== Provided text ==
************

On Fri, Aug 26, 2022 at 02:40:58AM +0000, Elliott, Robert (Servers) wrote:
>
> Suggestion: please revert the sha512-x86 patch for a while.

This problem would have existed anyway if the module was built
into the kernel.

> Do these functions need to break up their processing into smaller chunks
> (e.g., a few Megabytes), calling kernel_fpu_end() periodically to
> allow the scheduler to take over the CPUs if needed? If so, what
> chunk size would be appropriate?

Yes these should be limited to 4K each. It appears that all the
sha* helpers in arch/x86/crypto have the same problem.

Cheers,
--
Email: Herbert Xu <[email protected]>
Home Page: http://gondor.apana.org.au/~herbert/
PGP Key: http://gondor.apana.org.au/~herbert/pubkey.txt

2022-08-30 18:01:09

by Tim Chen

[permalink] [raw]
Subject: Re: [PATCH] crypto: x86/sha512 - load based on CPU features

On Fri, 2022-08-26 at 10:52 +0800, Herbert Xu wrote:
> On Fri, Aug 26, 2022 at 02:40:58AM +0000, Elliott, Robert (Servers) wrote:
> > Suggestion: please revert the sha512-x86 patch for a while.

************

== Excerpted records ==
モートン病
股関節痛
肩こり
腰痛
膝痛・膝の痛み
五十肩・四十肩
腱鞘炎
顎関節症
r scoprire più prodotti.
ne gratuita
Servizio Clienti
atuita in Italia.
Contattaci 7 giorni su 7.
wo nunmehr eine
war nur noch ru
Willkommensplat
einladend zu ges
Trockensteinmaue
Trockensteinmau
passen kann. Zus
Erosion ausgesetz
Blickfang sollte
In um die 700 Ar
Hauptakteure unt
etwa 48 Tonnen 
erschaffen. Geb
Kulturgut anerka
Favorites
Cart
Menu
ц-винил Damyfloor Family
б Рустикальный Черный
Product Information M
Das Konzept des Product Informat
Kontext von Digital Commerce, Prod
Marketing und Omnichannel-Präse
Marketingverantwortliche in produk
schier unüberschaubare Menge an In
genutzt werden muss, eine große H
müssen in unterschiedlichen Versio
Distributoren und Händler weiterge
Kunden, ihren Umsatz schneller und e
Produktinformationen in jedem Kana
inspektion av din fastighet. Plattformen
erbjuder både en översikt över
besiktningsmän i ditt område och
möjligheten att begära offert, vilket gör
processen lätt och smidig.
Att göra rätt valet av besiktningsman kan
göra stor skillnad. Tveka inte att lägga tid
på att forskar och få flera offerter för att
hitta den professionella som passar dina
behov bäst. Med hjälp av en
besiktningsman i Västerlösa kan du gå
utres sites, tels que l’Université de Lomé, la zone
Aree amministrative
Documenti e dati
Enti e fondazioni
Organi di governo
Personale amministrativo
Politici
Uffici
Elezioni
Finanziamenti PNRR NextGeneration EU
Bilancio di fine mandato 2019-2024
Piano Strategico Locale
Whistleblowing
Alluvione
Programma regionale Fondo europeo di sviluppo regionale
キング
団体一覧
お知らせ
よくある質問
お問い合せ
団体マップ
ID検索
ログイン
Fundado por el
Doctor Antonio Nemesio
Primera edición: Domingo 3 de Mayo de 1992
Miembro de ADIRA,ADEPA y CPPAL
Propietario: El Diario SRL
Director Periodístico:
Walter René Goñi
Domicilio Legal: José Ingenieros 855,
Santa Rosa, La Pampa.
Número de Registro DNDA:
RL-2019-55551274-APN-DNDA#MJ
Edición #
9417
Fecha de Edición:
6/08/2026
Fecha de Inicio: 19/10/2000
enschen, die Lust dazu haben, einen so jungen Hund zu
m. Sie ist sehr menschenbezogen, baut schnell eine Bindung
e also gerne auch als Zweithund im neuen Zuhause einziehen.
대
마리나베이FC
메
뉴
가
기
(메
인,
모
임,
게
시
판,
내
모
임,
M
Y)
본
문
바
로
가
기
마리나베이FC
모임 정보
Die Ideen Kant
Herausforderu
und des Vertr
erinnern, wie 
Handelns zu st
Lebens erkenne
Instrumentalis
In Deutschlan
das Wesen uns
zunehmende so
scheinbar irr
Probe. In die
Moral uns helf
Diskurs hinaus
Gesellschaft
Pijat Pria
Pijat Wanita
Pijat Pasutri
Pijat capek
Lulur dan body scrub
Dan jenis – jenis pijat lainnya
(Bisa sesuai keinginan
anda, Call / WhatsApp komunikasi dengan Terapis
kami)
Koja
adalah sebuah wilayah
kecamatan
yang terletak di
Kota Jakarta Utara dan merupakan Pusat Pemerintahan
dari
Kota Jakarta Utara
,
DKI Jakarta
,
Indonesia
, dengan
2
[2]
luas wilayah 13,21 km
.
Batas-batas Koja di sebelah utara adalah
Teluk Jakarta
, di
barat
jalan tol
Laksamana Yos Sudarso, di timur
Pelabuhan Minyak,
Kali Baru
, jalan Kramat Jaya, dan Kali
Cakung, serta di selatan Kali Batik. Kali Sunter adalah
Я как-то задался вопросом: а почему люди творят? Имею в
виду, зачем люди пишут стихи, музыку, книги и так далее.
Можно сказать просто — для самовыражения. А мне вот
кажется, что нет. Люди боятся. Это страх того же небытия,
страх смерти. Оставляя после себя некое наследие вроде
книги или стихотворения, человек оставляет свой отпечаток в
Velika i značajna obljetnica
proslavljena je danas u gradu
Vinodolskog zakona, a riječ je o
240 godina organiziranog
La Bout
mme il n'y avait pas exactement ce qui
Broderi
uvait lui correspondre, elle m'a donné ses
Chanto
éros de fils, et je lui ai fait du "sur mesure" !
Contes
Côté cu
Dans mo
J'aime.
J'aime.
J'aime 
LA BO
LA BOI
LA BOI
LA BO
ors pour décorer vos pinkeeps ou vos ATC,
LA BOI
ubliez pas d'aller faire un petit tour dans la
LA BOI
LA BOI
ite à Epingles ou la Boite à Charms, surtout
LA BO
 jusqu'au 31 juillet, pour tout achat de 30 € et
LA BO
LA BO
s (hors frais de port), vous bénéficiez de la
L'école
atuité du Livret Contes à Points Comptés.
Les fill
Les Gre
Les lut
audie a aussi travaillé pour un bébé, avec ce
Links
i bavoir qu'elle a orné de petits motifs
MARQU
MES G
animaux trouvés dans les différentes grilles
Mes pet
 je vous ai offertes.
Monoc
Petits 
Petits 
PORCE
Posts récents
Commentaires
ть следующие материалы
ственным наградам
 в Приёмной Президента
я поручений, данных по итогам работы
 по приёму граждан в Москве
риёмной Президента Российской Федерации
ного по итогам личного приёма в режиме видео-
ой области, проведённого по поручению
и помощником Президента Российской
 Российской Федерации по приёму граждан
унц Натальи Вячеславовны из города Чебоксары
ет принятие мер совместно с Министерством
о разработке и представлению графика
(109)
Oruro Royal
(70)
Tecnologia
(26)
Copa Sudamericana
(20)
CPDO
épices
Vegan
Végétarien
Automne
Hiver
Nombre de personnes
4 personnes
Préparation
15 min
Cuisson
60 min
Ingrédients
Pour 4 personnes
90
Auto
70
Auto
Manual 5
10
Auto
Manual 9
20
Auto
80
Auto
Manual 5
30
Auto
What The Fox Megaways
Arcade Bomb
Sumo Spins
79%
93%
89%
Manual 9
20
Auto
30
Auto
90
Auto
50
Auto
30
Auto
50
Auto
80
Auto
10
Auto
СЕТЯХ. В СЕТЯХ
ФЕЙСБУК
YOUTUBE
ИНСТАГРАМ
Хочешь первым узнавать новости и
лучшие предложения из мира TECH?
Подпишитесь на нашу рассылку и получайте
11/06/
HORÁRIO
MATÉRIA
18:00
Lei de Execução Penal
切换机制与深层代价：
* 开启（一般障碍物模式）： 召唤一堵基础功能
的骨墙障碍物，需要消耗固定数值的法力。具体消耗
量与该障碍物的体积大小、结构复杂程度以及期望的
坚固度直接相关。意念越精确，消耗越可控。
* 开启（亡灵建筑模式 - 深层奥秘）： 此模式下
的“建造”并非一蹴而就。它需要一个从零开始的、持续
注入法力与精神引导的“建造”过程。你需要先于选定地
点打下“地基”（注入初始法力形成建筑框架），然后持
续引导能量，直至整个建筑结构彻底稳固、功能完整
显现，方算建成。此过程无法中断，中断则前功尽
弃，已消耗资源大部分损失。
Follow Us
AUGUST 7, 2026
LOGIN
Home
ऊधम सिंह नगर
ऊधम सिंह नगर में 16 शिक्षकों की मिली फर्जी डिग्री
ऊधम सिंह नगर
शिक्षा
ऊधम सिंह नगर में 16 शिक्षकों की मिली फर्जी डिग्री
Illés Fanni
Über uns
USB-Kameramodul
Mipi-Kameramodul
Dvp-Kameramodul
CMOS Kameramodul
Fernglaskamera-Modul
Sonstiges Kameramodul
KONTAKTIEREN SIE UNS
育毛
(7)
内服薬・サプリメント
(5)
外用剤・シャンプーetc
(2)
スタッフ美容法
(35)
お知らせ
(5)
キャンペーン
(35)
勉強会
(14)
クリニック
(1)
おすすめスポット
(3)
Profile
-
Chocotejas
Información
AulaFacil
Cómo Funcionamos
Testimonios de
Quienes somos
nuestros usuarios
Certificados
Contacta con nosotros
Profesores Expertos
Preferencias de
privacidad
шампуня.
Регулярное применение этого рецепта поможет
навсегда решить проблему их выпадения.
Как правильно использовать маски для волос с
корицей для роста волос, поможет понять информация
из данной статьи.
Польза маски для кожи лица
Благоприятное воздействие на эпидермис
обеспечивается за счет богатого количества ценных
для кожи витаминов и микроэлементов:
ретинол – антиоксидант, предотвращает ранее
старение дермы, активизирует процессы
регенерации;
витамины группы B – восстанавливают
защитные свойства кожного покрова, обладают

************

== Tasks ==
1 > Render this sentence from the SHA-512 patch thread in Spanish: "This problem would have existed anyway if the module was built into the kernel."
2 > Pick up the SHA-512 patch thread after its final line and keep writing it.
The listing comes from an unrelated source.

== Answers by item number ==
1 > Este problema habría existido de todos modos si el módulo se hubiera compilado dentro del kernel.

2 >
>
> This problem would have existed anyway if the module was built
> into the kernel.
>
> > Do these functions need to break up their processing into smaller chunks
> > (e.g., a few Megabytes), calling kernel_fpu_end() periodically to
> > allow the scheduler to take over the CPUs if needed? If so, what
> > chunk size would be appropriate?
>
> Yes these should be limited to 4K each. It appears that all the
> sha* helpers in arch/x86/crypto have the same problem.
>

I think limiting chunk to 4K is reasonable to prevent the CPU from being hogged by
the crypto code for too long.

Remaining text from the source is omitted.